Young earners often start their careers with significant dreams and hopes that often require money to achieve. Many are enticed by “get rich quick schemes” not realising that making a lot of money today and building wealth for the future are not one and the same.
Though some young earners have realised the value of saving, many are yet to understand how to gain the most returns out of that money, often causing them to give up quickly. One thing I’ve learnt during my interactions with young earners is that there are certain common mistakes that run through all their stories.
‘I bought a life insurance policy to save tax’
Many young earners blindly invest in life insurance usually at the end of the year when they need to submit tax saving proof to their HR. This sort of impulsive investment usually leads to disappointing returns as most have failed to consider all factors before making a hasty decision. The truth is that almost every other tax saving option is better than buying life insurance. The best option for young earners is essentially Tax-saving (ELSS) funds as they provide tax-free returns with the shortest lock-in period.
‘I wasn’t sure whereto invest, so I didn’t’
Investing early can help grow wealth, sustainably, for the future.
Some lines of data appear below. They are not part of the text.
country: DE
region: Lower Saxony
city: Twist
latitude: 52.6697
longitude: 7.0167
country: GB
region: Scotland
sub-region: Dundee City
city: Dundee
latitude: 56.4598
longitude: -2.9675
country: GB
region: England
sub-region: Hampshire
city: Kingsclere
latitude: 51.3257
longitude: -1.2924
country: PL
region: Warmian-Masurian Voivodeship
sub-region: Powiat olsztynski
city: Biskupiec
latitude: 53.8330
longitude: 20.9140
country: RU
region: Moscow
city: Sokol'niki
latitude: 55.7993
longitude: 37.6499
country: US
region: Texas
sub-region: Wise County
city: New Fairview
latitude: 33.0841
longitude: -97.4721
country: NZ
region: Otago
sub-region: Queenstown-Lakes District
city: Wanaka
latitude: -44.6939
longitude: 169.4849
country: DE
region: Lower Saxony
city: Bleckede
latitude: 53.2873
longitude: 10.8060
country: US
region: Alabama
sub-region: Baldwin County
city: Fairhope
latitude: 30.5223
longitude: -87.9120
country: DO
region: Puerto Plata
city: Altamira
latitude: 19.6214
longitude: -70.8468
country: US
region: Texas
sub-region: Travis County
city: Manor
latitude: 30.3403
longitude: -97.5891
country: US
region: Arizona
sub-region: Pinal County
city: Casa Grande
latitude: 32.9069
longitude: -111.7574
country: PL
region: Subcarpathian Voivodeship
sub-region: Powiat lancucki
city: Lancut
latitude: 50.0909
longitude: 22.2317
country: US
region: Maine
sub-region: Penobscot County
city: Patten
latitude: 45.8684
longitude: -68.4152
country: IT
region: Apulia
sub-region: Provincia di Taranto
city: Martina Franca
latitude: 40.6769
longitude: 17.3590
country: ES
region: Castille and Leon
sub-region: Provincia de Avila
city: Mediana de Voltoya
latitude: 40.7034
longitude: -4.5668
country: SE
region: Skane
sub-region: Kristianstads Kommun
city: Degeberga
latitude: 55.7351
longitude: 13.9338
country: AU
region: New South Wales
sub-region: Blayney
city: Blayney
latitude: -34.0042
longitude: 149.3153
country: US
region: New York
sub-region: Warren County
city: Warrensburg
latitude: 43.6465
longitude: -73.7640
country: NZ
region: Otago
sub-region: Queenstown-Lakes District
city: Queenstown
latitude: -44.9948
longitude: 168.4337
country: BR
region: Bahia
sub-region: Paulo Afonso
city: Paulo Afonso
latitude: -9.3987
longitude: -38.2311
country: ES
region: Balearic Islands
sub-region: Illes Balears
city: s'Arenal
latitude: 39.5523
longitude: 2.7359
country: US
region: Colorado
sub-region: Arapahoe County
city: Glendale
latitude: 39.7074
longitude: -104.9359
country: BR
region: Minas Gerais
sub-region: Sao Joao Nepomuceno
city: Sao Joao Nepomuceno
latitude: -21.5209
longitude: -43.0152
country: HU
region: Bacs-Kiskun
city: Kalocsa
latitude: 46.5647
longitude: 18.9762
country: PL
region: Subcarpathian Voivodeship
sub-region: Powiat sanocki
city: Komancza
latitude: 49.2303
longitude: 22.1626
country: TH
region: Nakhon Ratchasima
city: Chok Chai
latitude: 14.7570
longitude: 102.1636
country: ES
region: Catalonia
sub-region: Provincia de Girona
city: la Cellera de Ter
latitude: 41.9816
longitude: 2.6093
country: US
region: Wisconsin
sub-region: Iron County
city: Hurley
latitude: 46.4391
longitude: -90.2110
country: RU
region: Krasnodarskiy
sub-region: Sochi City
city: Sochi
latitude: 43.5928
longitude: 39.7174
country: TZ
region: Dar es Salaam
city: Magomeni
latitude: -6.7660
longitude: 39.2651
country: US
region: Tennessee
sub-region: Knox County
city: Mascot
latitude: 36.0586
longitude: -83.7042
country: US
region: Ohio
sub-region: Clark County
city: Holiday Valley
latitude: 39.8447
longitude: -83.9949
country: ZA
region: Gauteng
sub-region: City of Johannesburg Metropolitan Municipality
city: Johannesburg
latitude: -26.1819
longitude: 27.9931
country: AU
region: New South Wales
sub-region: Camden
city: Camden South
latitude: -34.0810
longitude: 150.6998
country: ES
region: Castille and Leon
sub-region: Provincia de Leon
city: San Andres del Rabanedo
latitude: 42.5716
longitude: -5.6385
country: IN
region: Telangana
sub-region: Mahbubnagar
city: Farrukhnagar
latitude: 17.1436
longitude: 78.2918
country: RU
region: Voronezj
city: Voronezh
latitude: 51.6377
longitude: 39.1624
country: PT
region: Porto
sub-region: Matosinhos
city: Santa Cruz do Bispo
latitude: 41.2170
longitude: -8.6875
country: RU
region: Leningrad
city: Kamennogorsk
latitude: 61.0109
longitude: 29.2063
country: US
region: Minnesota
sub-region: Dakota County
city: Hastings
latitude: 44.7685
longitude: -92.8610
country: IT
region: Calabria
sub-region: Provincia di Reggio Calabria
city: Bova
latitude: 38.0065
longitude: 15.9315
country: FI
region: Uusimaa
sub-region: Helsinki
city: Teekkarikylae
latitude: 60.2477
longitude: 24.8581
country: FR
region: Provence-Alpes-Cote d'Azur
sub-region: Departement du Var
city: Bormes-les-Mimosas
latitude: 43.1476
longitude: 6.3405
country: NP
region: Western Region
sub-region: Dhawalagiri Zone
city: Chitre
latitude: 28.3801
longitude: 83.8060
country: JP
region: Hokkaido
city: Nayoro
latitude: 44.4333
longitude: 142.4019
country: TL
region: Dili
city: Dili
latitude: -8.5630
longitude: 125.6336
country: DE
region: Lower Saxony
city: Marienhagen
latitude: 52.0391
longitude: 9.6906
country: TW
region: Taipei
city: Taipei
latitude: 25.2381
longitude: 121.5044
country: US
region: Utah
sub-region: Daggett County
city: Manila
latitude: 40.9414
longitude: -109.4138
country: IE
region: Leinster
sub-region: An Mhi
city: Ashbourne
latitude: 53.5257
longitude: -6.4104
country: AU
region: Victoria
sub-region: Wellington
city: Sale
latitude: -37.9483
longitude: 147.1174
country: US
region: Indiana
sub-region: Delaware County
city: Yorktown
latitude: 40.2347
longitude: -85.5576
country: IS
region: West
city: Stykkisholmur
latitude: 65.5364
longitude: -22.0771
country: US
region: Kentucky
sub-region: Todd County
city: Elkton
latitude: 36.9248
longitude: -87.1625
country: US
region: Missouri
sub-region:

Most young earners don’t know where to invest their money, and most importantly they don’t know that starting small yet, starting early is better than waiting for a large sum of money to accumulate.
As a result, they often let their earnings sit idle in their bank accounts for extended amounts of time. This forms unsustainable spending habits and fails to create long-term wealth. If you don’t know enough about mutual fund investments, start by setting aside 5-10% of your salary every month in a debt fund or recurring deposit.
‘I don’t invest in self-improvement’
Many young earners believe it’s a waste to invest in opportunities that could add to their skills and expertise once they have a job. However, to keep the process of learning continuous, develop new skills and improve the quality of life, self-improvement is a must.
Personal development is a life long investment process that enables you to maximise your potential to not only grow your skill set but also grow your avenues for wealth creation. Improving and expanding your skill set can boost your career prospects and ensure job security.
‘I change jobs every year to increase my salary’
This mistake is often made as young earners quickly become bored with their jobs and believe they are being more ambitious if they pursue new opportunities on a regular basis. This ‘getting ahead’ trend can be harmful to your career as it can prevent you from reaching a level of higher experience and seniority within your company.
Jumping jobs purely for monetary gain can cause you to be unsatisfied in the long-term and often curbs opportunities for better career prospects. On the other hand, staying with one company for a long period of time can not only allow you to develop skills in a specific field, but can guarantee stable financial progress.
‘I forgot about my education loan’
A large number of young people today start off their careers with education loans. With the pressures of work and the start of a new life, repaying the education loan takes a backseat. However, ignoring education loans can cause interest to mount up leaving you with a bigger repayment amount.
Being systematic in your early life about paying loans is the corner stone of financial disciple and success. Fulfillment of this obligation can only serve to improve credit scores and even allow you to avail of other loans in the future at competitive rates. Once you have completed paying your education loans it is advisable to redirect this amount towards long-term investments.
As a young earner it is important to invest time in understanding the principles of money and investments so you can avoid these common mistakes. The mistakes you make today may seem to have little financial impact but are liable to come back and prove costly in the future.
Making a lot of money is a good ambition to have, but building your long-term wealth takes long-term effort. With a little big of planning and foresight you can make sure your money goes where you need it the most instead of trickling out of your grasp when you weren’t paying attention.